A l’inverse, les métiers qui subiront des destructions d’emplois sont les employés administratifs, les ouvriers non-qualifiés de l’industrie et les professionnels du secteur agricole.

Cette étude prospective propose également des pistes de réflexion et d’actions en faveur de l’apprentissage, de l’emploi des séniors et tire des enseignements en matière de développement des territoires.

Jean Pisany-Ferry a tenu à rappeler que ce travail est une responsabilité : « la responsabilité de dire aux acteurs de la formation, mais aussi aux citoyens, aux jeunes entrains de se former, ce qu’on pense de l’avenir des métiers ».

Il convient donc d’en tirer les conséquences pratiques, de ne pas se voiler la face et d’adapter notre force de travail à la conjoncture économique.

Il y a du positif puisque « cemarché du travail offre des perspective aux jeunes, à la fois en terme de demande de profils diplômés que de métiers qui se développent ». Par ailleurs, les générations qui arrivent sur le marché du travail sont moins nombreuses (750 000) que celles qui prennent leur retraite (850 000).

Le commissaire général à la stratégie a souligné habilement que l’incertitude technologique invite à réfléchir en terme de compétences transférables d’un secteur à l’autre. « Il y a toujours un arbitrage difficile entre acquérir des compétences qui, immédiatement, vous donne un emploi sur le marché du travail et, en même temps acquérir, des compétences suffisamment générales pour pouvoir changer de métier en cours de carrière ». Voilà tout l’enjeu du marché du travail moderne et le pourquoi de ce rapport !

Pour François Rebsamen, l’objectif de ce travail de prospective est de « rendre plus fluide le marché du travail et de sécuriser les parcours professionnels des salariés ». Si l’identification des métiers de demain est un enjeu crucial, encore faut-il que cette information soit relayée et utilisée à bon escient.
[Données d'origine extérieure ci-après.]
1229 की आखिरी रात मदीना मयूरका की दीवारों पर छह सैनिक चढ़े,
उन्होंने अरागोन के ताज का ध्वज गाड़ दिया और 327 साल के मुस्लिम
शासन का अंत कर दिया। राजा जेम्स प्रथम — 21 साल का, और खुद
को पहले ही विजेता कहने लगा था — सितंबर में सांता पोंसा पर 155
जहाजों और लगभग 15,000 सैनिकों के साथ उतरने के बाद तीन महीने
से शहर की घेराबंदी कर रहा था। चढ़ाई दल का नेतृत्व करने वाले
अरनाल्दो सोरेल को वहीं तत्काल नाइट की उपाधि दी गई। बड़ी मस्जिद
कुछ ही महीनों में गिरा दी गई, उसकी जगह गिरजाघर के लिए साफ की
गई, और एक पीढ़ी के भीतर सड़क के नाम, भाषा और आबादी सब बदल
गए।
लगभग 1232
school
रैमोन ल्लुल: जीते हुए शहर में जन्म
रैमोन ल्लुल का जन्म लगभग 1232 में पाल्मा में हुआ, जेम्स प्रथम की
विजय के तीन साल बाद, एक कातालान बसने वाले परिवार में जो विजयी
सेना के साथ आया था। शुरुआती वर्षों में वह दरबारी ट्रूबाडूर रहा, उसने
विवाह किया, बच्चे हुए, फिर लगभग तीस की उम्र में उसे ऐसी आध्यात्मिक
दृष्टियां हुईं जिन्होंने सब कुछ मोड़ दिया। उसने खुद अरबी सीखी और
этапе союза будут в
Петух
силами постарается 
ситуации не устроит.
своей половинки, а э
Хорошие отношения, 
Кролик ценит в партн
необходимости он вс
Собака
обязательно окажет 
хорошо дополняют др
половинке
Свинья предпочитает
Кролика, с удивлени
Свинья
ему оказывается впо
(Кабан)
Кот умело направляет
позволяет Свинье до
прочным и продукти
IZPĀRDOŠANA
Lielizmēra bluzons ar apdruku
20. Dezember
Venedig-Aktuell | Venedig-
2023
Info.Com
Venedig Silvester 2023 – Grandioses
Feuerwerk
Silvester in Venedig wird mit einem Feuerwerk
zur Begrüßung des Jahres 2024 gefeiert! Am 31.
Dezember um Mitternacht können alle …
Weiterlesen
Le ministre du Travail semble déterminé à diffuser ce rapport au plus grand nombre. Il a rappelé, non sans humour, que ce rapport ne prédit pas l’avenir mais « indique des chemins ». Maintenant, c’est aux partenaires sociaux, à la société civile, mais surtout aux acteurs publics et économiques « d’y trouver la meilleure voie pour atteindre notre objectif : gagner la bataille pour l’emploi ».